The single-vendor market is dominated by EMC, Oracle and HPE. These three companies accounted for 25.5%, 24.0% and 22.5% of this $1.58 billion market in the first quarter according to IDC. EMC and HPE grew strong double-digits while Oracle declined. The Cisco/NetApp combine dominated the multivendor market with 55.2% market share (up low single-digits) in the first quarter, with EMC the only other major player with 35.6% share representing a high single digit decline.

EMC is in the process of being acquired by Dell, so the five major vendors will then be Dell, Oracle, HPE, Cisco and NetApp.

But that’s not the end of the story. There is a third and emerging category (hyper-converged solution) that offers storage and computing as a single unit using the same server resources. Gartner says that this market will grow 79% to reach almost $2 billion in 2016 growing steadily from those levels to $5 billion, or 24% of the converged infrastructure market by 2019. IDC says this market grew 148.0% in the first quarter to $371.88 million.

This last segment is dominated by smaller players like Nutanix and SimpliVity that pioneered the concept, as well as others like NimBoxx, Scale Computing and Pivot3. The only major player here is VMware , which is owned by EMC, which Dell is buying. Since most of the players are lesser-known and also have more limited resources, enterprise adoption is probably slower than it could be.
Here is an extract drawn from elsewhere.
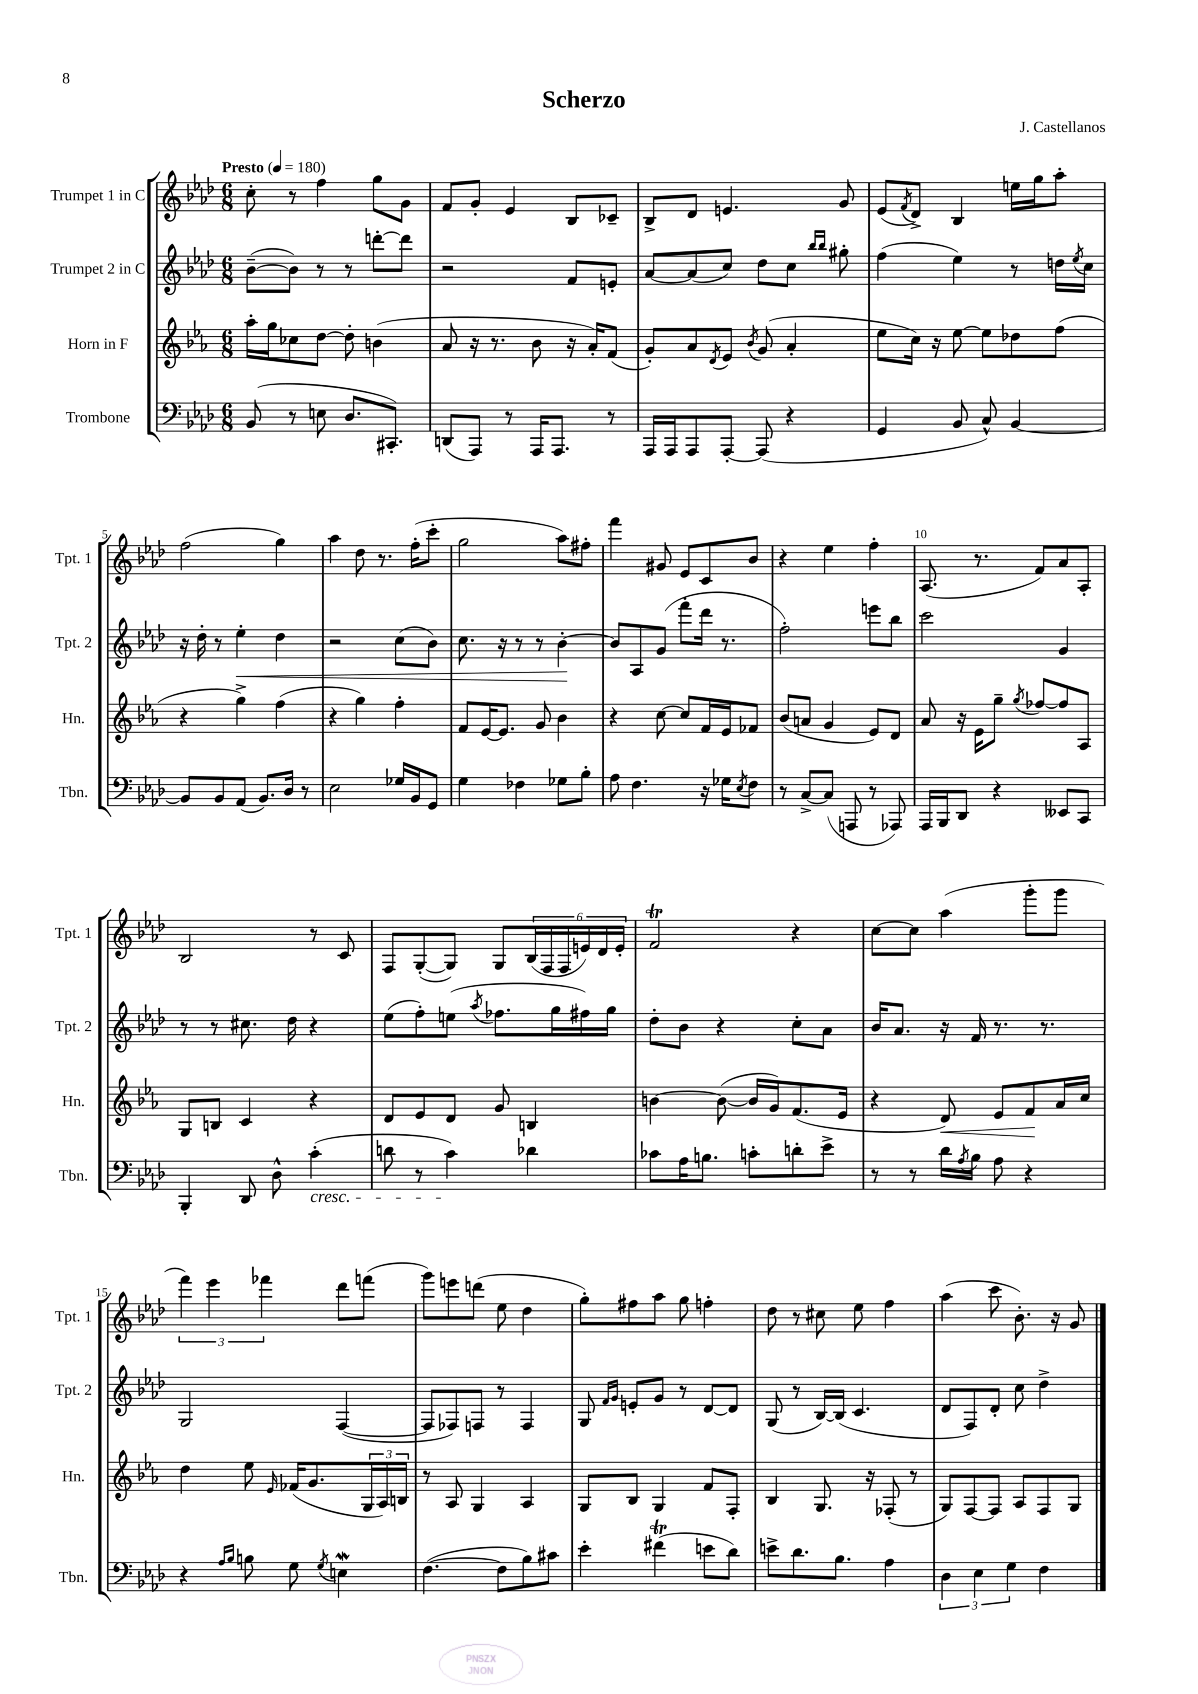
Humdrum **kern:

But with Cisco claiming strong demand for its HyperFlex (management mentioned 500 new customers in the first full quarter since launch) and VMware saying that its hyper-converged license bookings, including VSAN and VxRail grew over 200% from last year, things could be about to change. HPE has offerings including the Hyper Converged 380 and HPE Hyper Converged 250 but the company would clearly like to do more here.  

To Conclude

Dell entering the picture strengthens HPE’s competitor and Cisco’s clout at customers and its UCS advantage makes for another very strong competitor, not to mention VMware, which is already moving ahead full steam. So HPE needs to raise its game.

Also, the hyper-converged segment is likely to be somewhat cannibalistic for existing vendors unless they cede share completely. So the company is taking the best course of action: freeing up some cash to innovate/buy its way into this opportunity.